**THE PROBLEM**
From the records below, extract only the lines running from the line with "Except as specifically" to the line with "Infrastructure procurement specialist", both lines included, reproducing them exactly.

**INFORMATION SUPPLIED**

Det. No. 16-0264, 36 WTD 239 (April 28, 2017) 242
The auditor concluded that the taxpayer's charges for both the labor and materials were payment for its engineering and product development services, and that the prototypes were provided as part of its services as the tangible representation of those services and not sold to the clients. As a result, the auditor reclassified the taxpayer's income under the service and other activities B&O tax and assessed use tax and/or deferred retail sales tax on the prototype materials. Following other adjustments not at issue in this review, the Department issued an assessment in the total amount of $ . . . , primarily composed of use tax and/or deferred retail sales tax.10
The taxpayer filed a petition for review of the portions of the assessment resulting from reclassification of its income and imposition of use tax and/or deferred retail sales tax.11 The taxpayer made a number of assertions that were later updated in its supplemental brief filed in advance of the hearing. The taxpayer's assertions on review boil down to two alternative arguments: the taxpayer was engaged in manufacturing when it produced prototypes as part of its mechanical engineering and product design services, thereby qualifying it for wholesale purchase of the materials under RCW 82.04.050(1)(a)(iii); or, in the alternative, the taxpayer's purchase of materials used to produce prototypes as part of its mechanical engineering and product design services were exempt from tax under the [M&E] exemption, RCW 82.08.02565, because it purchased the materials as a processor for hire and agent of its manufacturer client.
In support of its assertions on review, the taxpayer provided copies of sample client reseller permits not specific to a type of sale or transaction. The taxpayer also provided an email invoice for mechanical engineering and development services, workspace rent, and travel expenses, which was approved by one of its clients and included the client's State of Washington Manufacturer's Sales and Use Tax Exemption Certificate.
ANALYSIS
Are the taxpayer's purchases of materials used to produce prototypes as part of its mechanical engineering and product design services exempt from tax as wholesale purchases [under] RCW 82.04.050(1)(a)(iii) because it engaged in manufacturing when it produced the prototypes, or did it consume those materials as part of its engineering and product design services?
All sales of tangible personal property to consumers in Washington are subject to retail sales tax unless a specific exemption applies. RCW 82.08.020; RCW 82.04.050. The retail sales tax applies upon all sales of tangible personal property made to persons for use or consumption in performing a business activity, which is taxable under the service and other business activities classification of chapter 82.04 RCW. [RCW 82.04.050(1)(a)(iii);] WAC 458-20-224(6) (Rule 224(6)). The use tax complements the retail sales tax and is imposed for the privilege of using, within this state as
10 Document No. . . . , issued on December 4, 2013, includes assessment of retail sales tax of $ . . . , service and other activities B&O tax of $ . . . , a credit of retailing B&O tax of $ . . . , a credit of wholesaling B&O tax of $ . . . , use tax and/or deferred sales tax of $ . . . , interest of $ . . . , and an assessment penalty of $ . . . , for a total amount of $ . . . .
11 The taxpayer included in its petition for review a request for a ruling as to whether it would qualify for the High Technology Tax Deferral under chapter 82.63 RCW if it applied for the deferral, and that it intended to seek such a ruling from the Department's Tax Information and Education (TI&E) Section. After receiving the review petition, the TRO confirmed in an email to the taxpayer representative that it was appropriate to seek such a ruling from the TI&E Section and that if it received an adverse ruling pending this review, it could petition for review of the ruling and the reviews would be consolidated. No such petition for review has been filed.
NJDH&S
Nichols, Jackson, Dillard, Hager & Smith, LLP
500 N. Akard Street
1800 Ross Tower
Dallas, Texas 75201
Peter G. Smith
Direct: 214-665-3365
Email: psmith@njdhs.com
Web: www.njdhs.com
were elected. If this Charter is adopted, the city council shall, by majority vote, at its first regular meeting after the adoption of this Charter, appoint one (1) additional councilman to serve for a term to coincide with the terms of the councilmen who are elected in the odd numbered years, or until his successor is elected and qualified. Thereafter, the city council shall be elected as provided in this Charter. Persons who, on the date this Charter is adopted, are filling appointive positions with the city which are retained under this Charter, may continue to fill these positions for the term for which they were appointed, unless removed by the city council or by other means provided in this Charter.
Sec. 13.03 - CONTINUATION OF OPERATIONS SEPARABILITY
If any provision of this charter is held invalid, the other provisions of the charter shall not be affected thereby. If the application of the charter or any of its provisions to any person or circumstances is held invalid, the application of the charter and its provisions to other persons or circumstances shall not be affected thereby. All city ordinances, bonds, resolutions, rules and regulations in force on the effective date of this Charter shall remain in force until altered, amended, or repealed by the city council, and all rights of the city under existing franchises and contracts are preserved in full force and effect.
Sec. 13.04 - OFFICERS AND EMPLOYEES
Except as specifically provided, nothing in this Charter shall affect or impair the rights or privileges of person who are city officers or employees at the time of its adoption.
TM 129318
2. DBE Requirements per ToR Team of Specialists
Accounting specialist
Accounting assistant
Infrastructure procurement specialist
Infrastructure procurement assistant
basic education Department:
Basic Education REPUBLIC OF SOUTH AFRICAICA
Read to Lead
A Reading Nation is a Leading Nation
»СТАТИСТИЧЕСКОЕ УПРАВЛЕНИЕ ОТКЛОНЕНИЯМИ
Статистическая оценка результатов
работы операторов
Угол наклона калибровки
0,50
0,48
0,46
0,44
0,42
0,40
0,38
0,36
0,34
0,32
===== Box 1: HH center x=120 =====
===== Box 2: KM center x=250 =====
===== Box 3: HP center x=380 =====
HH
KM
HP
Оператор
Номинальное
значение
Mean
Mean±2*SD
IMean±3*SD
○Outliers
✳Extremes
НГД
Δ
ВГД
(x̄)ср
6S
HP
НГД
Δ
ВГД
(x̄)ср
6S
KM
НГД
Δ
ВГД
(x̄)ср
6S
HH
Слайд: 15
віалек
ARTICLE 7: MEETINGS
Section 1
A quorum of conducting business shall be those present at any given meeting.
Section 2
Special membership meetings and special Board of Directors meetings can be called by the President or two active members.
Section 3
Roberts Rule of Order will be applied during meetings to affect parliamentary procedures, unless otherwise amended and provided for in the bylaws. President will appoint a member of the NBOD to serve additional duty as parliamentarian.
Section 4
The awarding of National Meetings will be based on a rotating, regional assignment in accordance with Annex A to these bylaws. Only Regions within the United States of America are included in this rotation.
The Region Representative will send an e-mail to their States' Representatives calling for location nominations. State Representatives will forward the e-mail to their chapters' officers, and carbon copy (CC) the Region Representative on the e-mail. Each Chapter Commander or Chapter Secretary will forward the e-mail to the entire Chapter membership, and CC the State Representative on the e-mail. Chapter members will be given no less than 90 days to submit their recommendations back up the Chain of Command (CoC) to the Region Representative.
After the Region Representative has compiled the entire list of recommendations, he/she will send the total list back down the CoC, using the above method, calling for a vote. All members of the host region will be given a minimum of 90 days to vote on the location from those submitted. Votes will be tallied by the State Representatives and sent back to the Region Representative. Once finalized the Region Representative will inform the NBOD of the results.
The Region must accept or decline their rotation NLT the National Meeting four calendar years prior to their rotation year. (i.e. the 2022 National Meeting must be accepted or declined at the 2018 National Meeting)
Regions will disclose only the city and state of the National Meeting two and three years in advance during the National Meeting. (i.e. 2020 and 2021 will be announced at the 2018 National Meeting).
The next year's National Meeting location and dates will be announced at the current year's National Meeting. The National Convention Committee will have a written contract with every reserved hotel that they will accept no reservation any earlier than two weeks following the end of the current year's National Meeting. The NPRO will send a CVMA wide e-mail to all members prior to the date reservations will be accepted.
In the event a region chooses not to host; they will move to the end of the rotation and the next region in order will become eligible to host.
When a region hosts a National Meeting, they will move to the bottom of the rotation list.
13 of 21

**TASK OUTPUT**
Except as specifically provided, nothing in this Charter shall affect or impair the rights or privileges of person who are city officers or employees at the time of its adoption.
TM 129318
2. DBE Requirements per ToR Team of Specialists
Accounting specialist
Accounting assistant
Infrastructure procurement specialist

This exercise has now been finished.